En el informe mencionado se incluyeron doce MAC que involucran 19 marcas comerciales. Su valor comercial se comparó con el que se paga en cuatro países del Cono Sur: Brasil, Chile Uruguay y Paraguay, y con dos europeos, España e Inglaterra. Los resultados son contundentes: en ningún caso Argentina presenta un precio más barato. Lejos de eso, nuestros precios son en algunos casos el doble que el registrado en otros países.

La conclusión es que si los financiadores de salud de la Argentina, o el mismo Estado, en su función financiadora, pudieran comprar a valores más baratos, podrían ahorrar hasta un 64% de lo que hoy gastan en MAC.

Soluciones

Comprar un envase de cada uno de esos medicamentos que integran la canasta básica de los MAC cuesta en Argentina $448.692. Si los financiadores pudieran comprar los mismos productos en el país que los vende a menor precio, gastarían $161.855: esto es un 64% menos.

Federico Tobar indicó que los altos precios que se pagan en este país no dependen exclusivamente de la industria farmacéutica, sino que intervienen una multiplicidad de factores. Pero en su informe indicó algunos caminos para que la Argentina pueda mejorar los accesos a estos MAC a menores costos.

Claro que lo ideal sería aumentar la competencia de los proveedores, lo cual no es posible, porque en la mayoría de los casos se trata de productos innovadores, por lo general monopólicos, es decir producidos por un único laboratorio y protegidos por patentes. Pero sí sería factible tomar medidas respecto de los demás factores que intervienen en el control de estos precios.

En Inglaterra, España y Brasil, los precios de estos medicamentos están regulados, porque es el Estado el que los compra. Por lo tanto, puede fijar un precio.
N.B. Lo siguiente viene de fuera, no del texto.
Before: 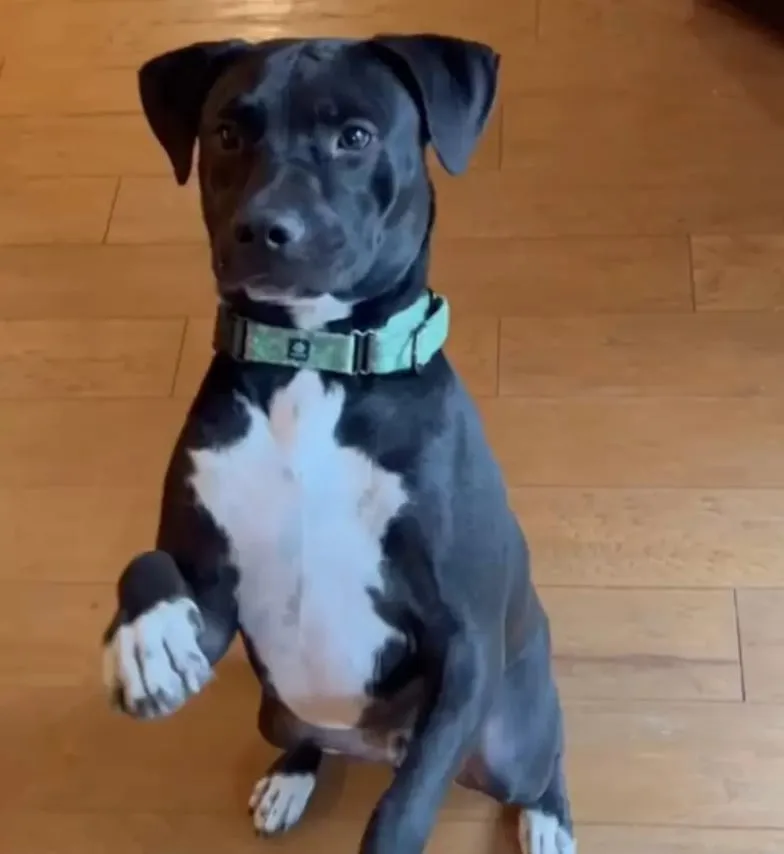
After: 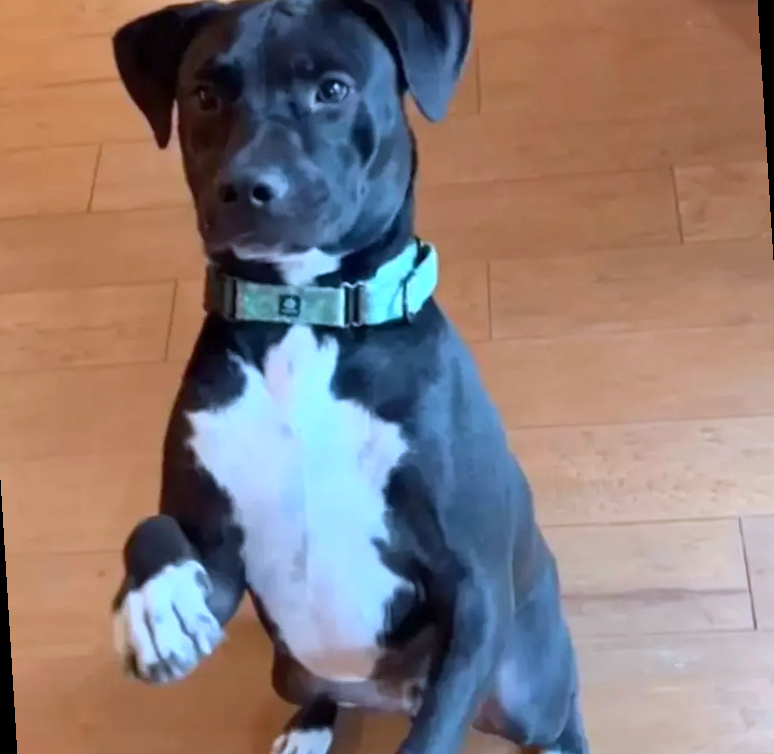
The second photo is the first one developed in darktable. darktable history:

Brasil, por ejemplo, tiene una resolución que determina que toda compra desde el Estado debe obtener un descuento de al menos el 24,69% sobre el precio de salida del laboratorio.

Si se observa el caso de Uruguay, que también cuenta con un fondo universal para la compra y provisión de medicamentos MAC para enfermedades catastróficas, el Estado realiza subastas electrónicas invertidas, que le han permitido un ahorro del 38%.

En la Argentina, indica Tobar, se debería comenzar por gestionar una exención impositiva al ingresar los remedios al país, ya que no son bienes de consumo: “nadie los compra porque quiere, como si fueran un coche o un reloj”. Podría además autorizarse la realización de importaciones paralelas, para comprar estos medicamentos a los países que los comercializan a precios muy inferiores a los vigentes en el país. Este tipo de medidas han sido ampliamente utilizadas en Europa, y recientemente las ha implementado Colombia.

Es decir que sólo se trata de ponerse a trabajar. Y que los funcionarios cuya competencia incluye gestionar el franco mejoramiento de la salud de la población comprendan que no se trata únicamente de deslindar la responsabilidad, ni de que la justicia intime a las obras sociales a cubrir los tratamientos. También hay que buscar las formas de que estas entidades, o el APE, que responderá por los recursos, puedan realmente hacer frente al gasto. Si hay pacientes cuyos tratamientos cuestan en la actualidad 400.000 dólares al año, una obra social que cubre diez de estos casos es también llevada a la catástrofe hasta que reciba ese reintegro. Porque es un monto imposible de sostener.

“Que hoy haya más pacientes con cáncer”, indica Tobar, “no es un retroceso: implica que esas personas no han muerto treinta años antes de otras enfermedades menores, como sucedía hace años”.

Por eso las enfermedades catastróficas están en franco crecimiento. Y es necesario que el Estado tome de una vez cartas en el asunto, para que más allá de quien pague, los recursos de salud dejen de dilapidarse.